Schools address students' feelings in wake of tragic deaths in U.S.



Schools across the Deh Cho observed a sombre moment of silence last week in memory of those who were killed in terrorist attacks in the United States. - Derek Neary/NNSL photo


Derek Neary
Northern News Services

Fort Simpson (Sep 21/01) - Students Michael Ehrenberg and Laetitia Levavasseur sat transfixed in front of the television last Tuesday morning.

Like millions of people around the world, they watched in utter disbelief as planes hijacked by terrorists slammed into the World Trade Center towers in New York, the Pentagon in Washington, D.C., and a field in Pennsylvania.

"I was shocked, I guess," said Levavasseur, a Grade 11 student at Deh Gah school in Fort Providence. "I thought, 'What if it had been me?'"

Ehrenberg, who is in Grade 11 at Echo Dene school in Fort Liard, said, "It's very tragic. We feel sorry for all those people who died."

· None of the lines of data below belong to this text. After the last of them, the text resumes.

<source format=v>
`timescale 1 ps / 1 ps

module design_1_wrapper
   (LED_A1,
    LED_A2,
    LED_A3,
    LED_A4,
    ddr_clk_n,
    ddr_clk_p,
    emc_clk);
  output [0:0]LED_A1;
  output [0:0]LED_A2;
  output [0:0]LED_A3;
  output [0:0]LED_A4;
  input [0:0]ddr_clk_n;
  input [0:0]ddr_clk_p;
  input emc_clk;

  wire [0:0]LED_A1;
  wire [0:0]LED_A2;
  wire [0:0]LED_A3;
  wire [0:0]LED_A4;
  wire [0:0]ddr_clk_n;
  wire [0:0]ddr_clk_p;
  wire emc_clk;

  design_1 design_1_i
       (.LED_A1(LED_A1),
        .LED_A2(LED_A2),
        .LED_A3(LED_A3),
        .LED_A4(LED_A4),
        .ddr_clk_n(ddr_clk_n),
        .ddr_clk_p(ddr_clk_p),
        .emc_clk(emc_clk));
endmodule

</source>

The fallout from the cataclysm will be higher airline ticket prices and higher fuel prices, Levavasseur predicted. Ehrenberg added that the stock market has been affected, and he said the terrorist group responsible for the tragedy will likely be bombed.

At both schools, more than 500 kilometres apart, senior high students assembled last Tuesday and watched the drama continue to unfold on television.

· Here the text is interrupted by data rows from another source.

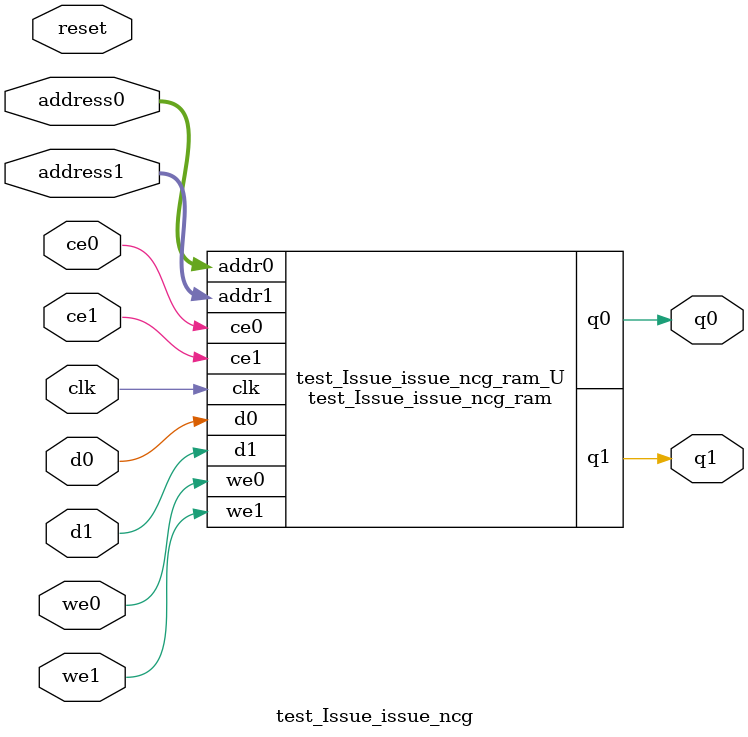
<source format=v>

`timescale 1 ns / 1 ps
module test_Issue_issue_ncg_ram (addr0, ce0, d0, we0, q0, addr1, ce1, d1, we1, q1,  clk);

parameter DWIDTH = 1;
parameter AWIDTH = 5;
parameter MEM_SIZE = 32;

input[AWIDTH-1:0] addr0;
input ce0;
input[DWIDTH-1:0] d0;
input we0;
output reg[DWIDTH-1:0] q0;
input[AWIDTH-1:0] addr1;
input ce1;
input[DWIDTH-1:0] d1;
input we1;
output reg[DWIDTH-1:0] q1;
input clk;

(* ram_style = "block" *)reg [DWIDTH-1:0] ram[0:MEM_SIZE-1];




always @(posedge clk)  
begin 
    if (ce0) 
    begin
        if (we0) 
        begin 
            ram[addr0] <= d0; 
            q0 <= d0;
        end 
        else 
            q0 <= ram[addr0];
    end
end


always @(posedge clk)  
begin 
    if (ce1) 
    begin
        if (we1) 
        begin 
            ram[addr1] <= d1; 
            q1 <= d1;
        end 
        else 
            q1 <= ram[addr1];
    end
end


endmodule


`timescale 1 ns / 1 ps
module test_Issue_issue_ncg(
    reset,
    clk,
    address0,
    ce0,
    we0,
    d0,
    q0,
    address1,
    ce1,
    we1,
    d1,
    q1);

parameter DataWidth = 32'd1;
parameter AddressRange = 32'd32;
parameter AddressWidth = 32'd5;
input reset;
input clk;
input[AddressWidth - 1:0] address0;
input ce0;
input we0;
input[DataWidth - 1:0] d0;
output[DataWidth - 1:0] q0;
input[AddressWidth - 1:0] address1;
input ce1;
input we1;
input[DataWidth - 1:0] d1;
output[DataWidth - 1:0] q1;



test_Issue_issue_ncg_ram test_Issue_issue_ncg_ram_U(
    .clk( clk ),
    .addr0( address0 ),
    .ce0( ce0 ),
    .we0( we0 ),
    .d0( d0 ),
    .q0( q0 ),
    .addr1( address1 ),
    .ce1( ce1 ),
    .we1( we1 ),
    .d1( d1 ),
    .q1( q1 ));

endmodule


</source>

"I think for them to visually see it, it has more of an effect than if they just hear it on the radio," Deh Gah counsellor Margaret Thom said. "I think it has touched our students a great deal.

"There's been a lot of praying in our circles ... and discussion as to how these kind of tragedies affect everybody even though we're thousands of miles away," she said.

The saturation of media coverage has made the issue practically impossible to avoid, she noted.

Teachers confide in each other and find comfort in leading circle discussions, said Thom.

"It has its toll on a person. I've been coming to work quite exhausted," she said. "You can't help but be caught up in it."

Echo Dene school counsellor Stella Nadia said students there are encouraged to discuss any concerns or fears they may have as a result of the tragedy.

At Thomas Simpson school, counsellor Norm McNaught is forthright in acknowledging that the world is now a different place. He tells students not to hesitate to talk to him or another teacher if they are having trouble dealing with the new reality.

"It's not something to be ashamed of if you're feeling bad," he said. "Just think of all the other people in the world feeling the same way right now."